Yoga became our universal tongue that reunited us within the studio walls. Positivity and enthusiasm made its way to magic yoga carpets that put the gods back into our feet, and lifted us to a alternate level unattainable on any human plane of existence. The Shine Center became a sacred space situated in this wormhole and yoga was the hierophany, or manifestation of the sacred, that reunited family members from all walks and tongues of life.
As I explore this idea that the Shine Center was a part of a consecrated world unlike any other world I knew back at “home”, I can’t help but flaunt my religious studies feathers for a quick second and remember the 20th c. Romanian historian of Religion, Mircea Eliade’s, concept of religion, “the Sacred & the Profane” and it’s connection to my time in Africa versus my time right now.

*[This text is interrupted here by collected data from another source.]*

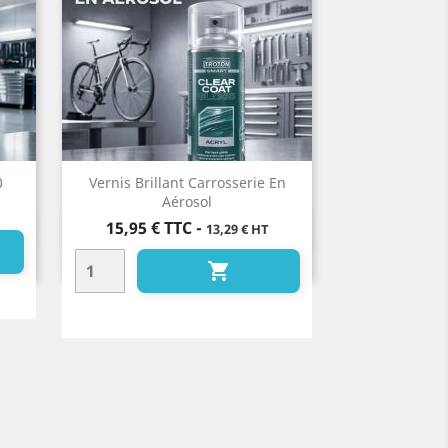
0
Vernis Brillant Carrosserie En
Aérosol
Prix
15,95 €
TTC
-
13,29 € HT
Aperçu rapide


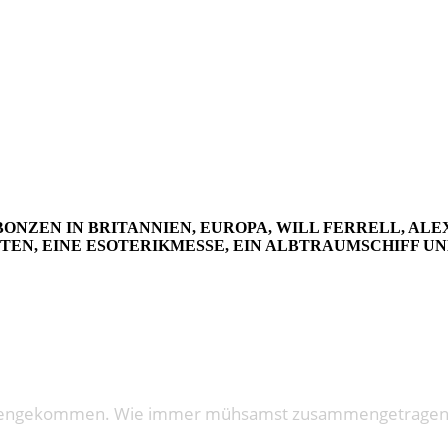
F – AUSGA
ONZEN IN BRITANNIEN, EUROPA, WILL FERRELL, ALEX
TEN, EINE ESOTERIKMESSE, EIN ALBTRAUMSCHIFF U
mmengekommen. Wie immer mühsamst zusammengetragen w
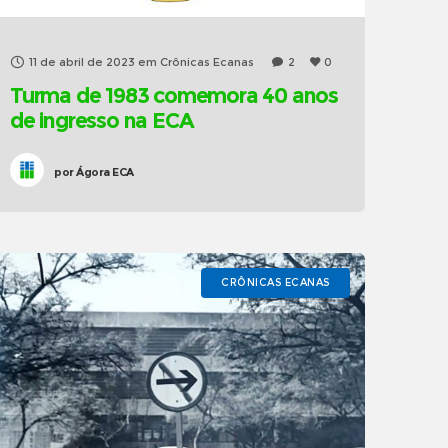
11 de abril de 2023
em
Crônicas Ecanas
2
0
Turma de 1983 comemora 40 anos
de ingresso na ECA
por
Ágora ECA
CRÔNICAS ECANAS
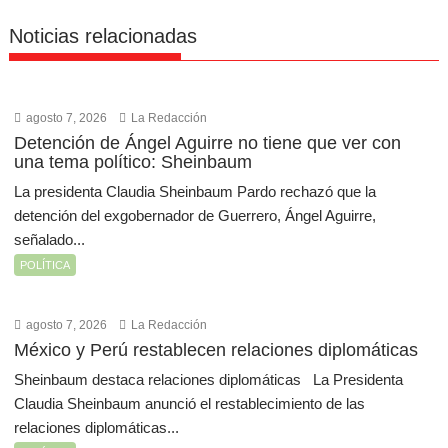
Noticias relacionadas
agosto 7, 2026
La Redacción
Detención de Ángel Aguirre no tiene que ver con
una tema político: Sheinbaum
La presidenta Claudia Sheinbaum Pardo rechazó que la
detención del exgobernador de Guerrero, Ángel Aguirre,
señalado...
POLÍTICA
agosto 7, 2026
La Redacción
México y Perú restablecen relaciones diplomáticas
Sheinbaum destaca relaciones diplomáticas La Presidenta
Claudia Sheinbaum anunció el restablecimiento de las
relaciones diplomáticas...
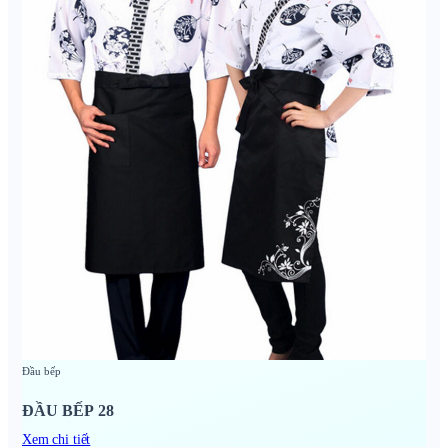
Đầu bếp
ĐẦU BẾP 28
Xem chi tiết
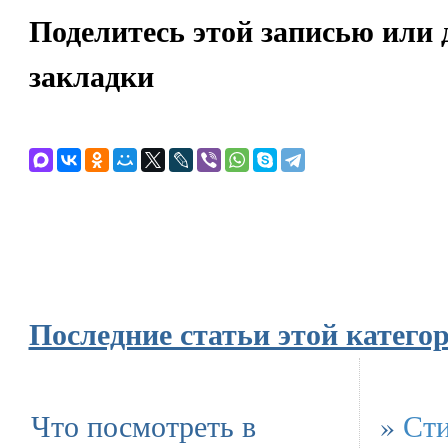
Поделитесь этой записью или 
закладки
Последние статьи этой катего
Что посмотреть в
»
Сти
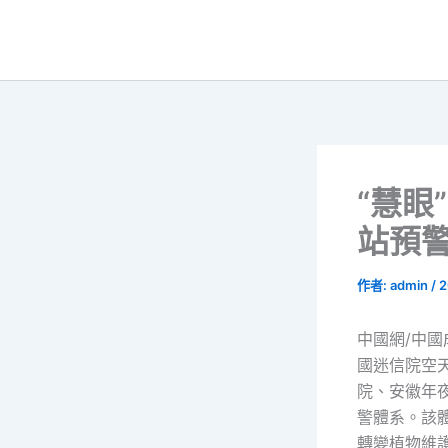
跳
至
主
要
內
容
“慧眼
站預
作者:
admin
/
2
中國網/中國
國迷信院空
院、安徽年
警體系。該
轉變植物維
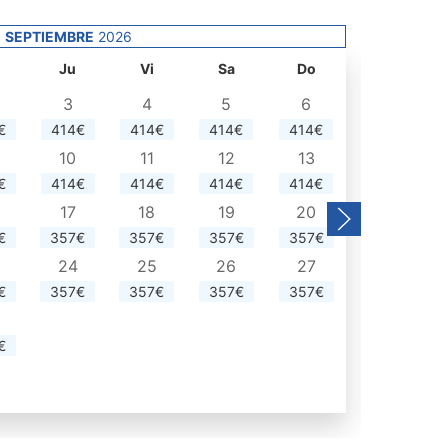
SEPTIEMBRE
2026
Lu
Ju
Vi
Sa
Do
3
4
5
6
€
414€
414€
414€
414€
5
10
11
12
13
286€
€
414€
414€
414€
414€
12
17
18
19
20
314€
€
357€
357€
357€
357€
19
24
25
26
27
286€
€
357€
357€
357€
357€
26
286€
€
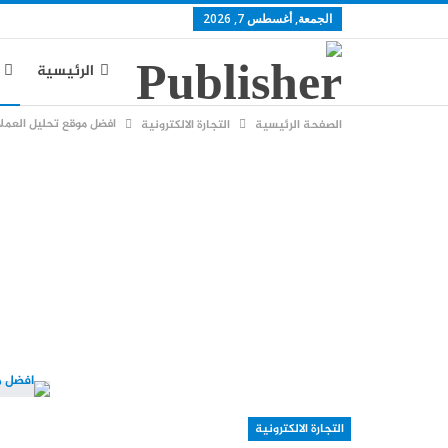
الجمعة, أغسطس 7, 2026
الرئيسية
افضل موقع تحليل العمل
الصفحة الرئيسية
التجارة الالكترونية
يوتيوب
س
التجارة الالكترونية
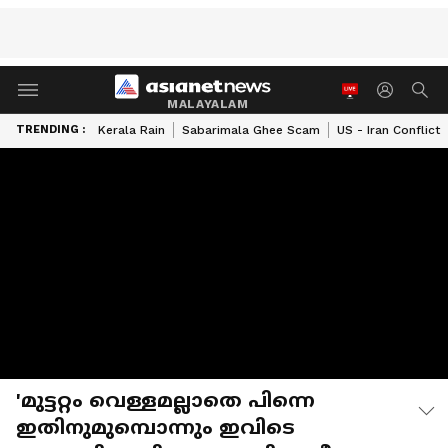
MALAYALAM
TRENDING :
Kerala Rain
Sabarimala Ghee Scam
US - Iran Conflict
'മുട്ടറ്റം വെള്ളമല്ലാതെ പിന്നെ
ഇതിനുമുമ്പൊന്നും ഇവിടെ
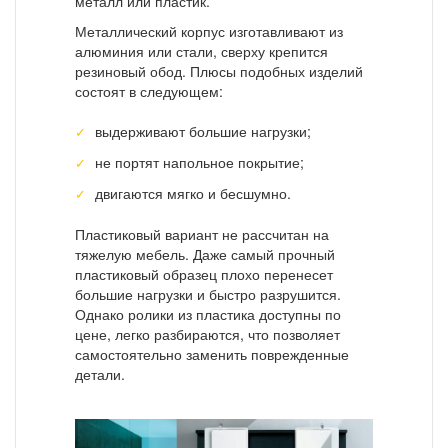
металл или пластик.
Металлический корпус изготавливают из
алюминия или стали, сверху крепится
резиновый обод. Плюсы подобных изделий
состоят в следующем:
выдерживают большие нагрузки;
не портят напольное покрытие;
двигаются мягко и бесшумно.
Пластиковый вариант не рассчитан на
тяжелую мебель. Даже самый прочный
пластиковый образец плохо перенесет
большие нагрузки и быстро разрушится.
Однако ролики из пластика доступны по
цене, легко разбираются, что позволяет
самостоятельно заменить поврежденные
детали.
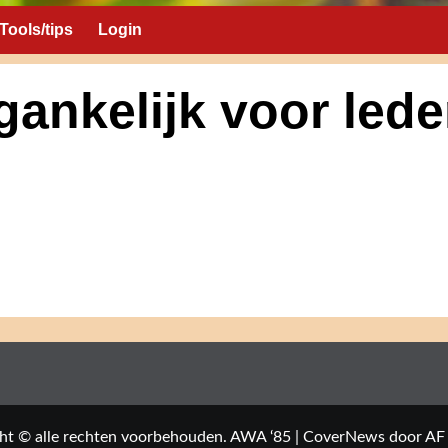
Tools/tips
Login
gankelijk voor lede
ht © alle rechten voorbehouden. AWA ‘85
|
CoverNews
door AF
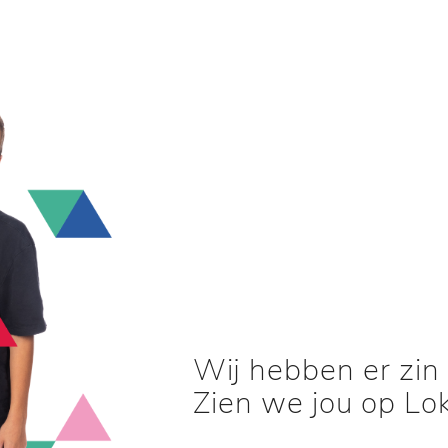
Wij hebben er zin i
Zien we jou op Lo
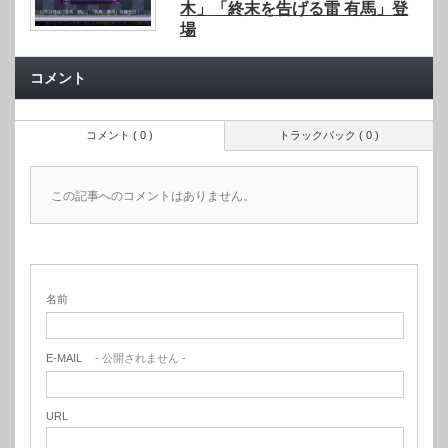
木」「終末を告げる雷 有馬」登
場
コメント
コメント ( 0 )
トラックバック ( 0 )
この記事へのコメントはありません。
名前
E-MAIL
- 公開されません -
URL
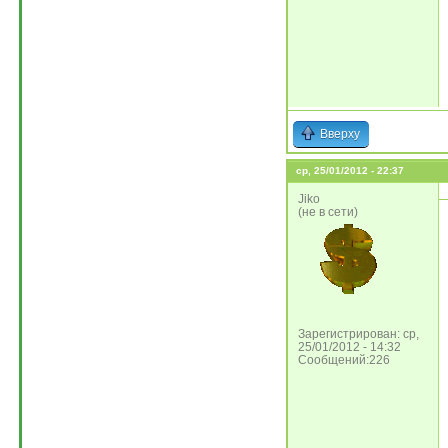
Вверху
ср, 25/01/2012 - 22:37
Jiko
(не в сети)
Зарегистрирован: ср,
25/01/2012 - 14:32
Сообщений:226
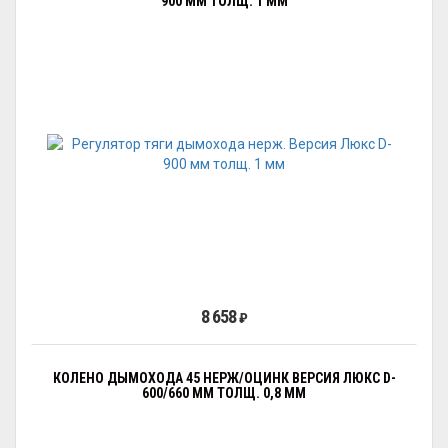
900 ММ ТОЛЩ. 1 ММ
8 658
₽
КОЛЕНО ДЫМОХОДА 45 НЕРЖ/ОЦИНК ВЕРСИЯ ЛЮКС D-
600/660 ММ ТОЛЩ. 0,8 ММ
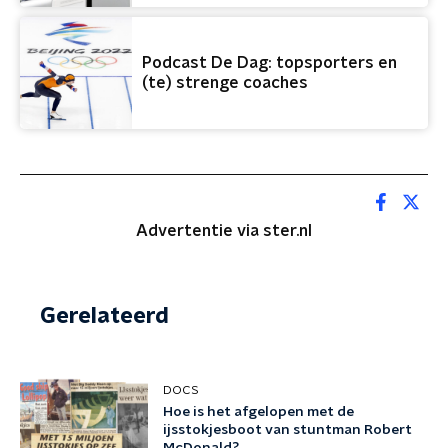
Podcast De Dag: topsporters en
(te) strenge coaches
Advertentie via ster.nl
Gerelateerd
DOCS
Hoe is het afgelopen met de
ijsstokjesboot van stuntman Robert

There is a chance I might have scared you with this religious studies babel (pun intended) but just give me a chance to explain (I promise I’ll try to make it interesting).
According to my boy Eliade there is Sacred time and then there is Profane time.
The Profane is the realm of everyday “shit I locked myself out of my apartment” bis-nass. The mundane, if you will, occupied by the ordinary bro/chick who sits on his/her couch till 4am and watches reruns of “How I Met Your Mother” as he/she stuffs left-over enchiladas in their mouth and itches their crotch.
The Sacred, on the other hand, is the sphere where everything bad-ass, extraordinary, memorable and momentous occurs. The sphere of the supernatural, where the ancestors you actually wish you met, your greatest heroes and coolest imaginary gods and goddess kick it over refreshing watermelon and chilled cucumber water, splashed with gin.
It is going to take a while for me to understand my time in Nairobi. Honestly, it might take me my whole profane life to answer the question “How was your trip to Africa?” and for a long time I might just answer “what trip?” For now I will leave you with the confusing understanding that my time in Africa was the Sacred in a Wormhole and exists untouched by the mundane, glistening in sacred, extra-ordinary time where the gods and goddess sip on Patron and “High 600” with their multiple extremities.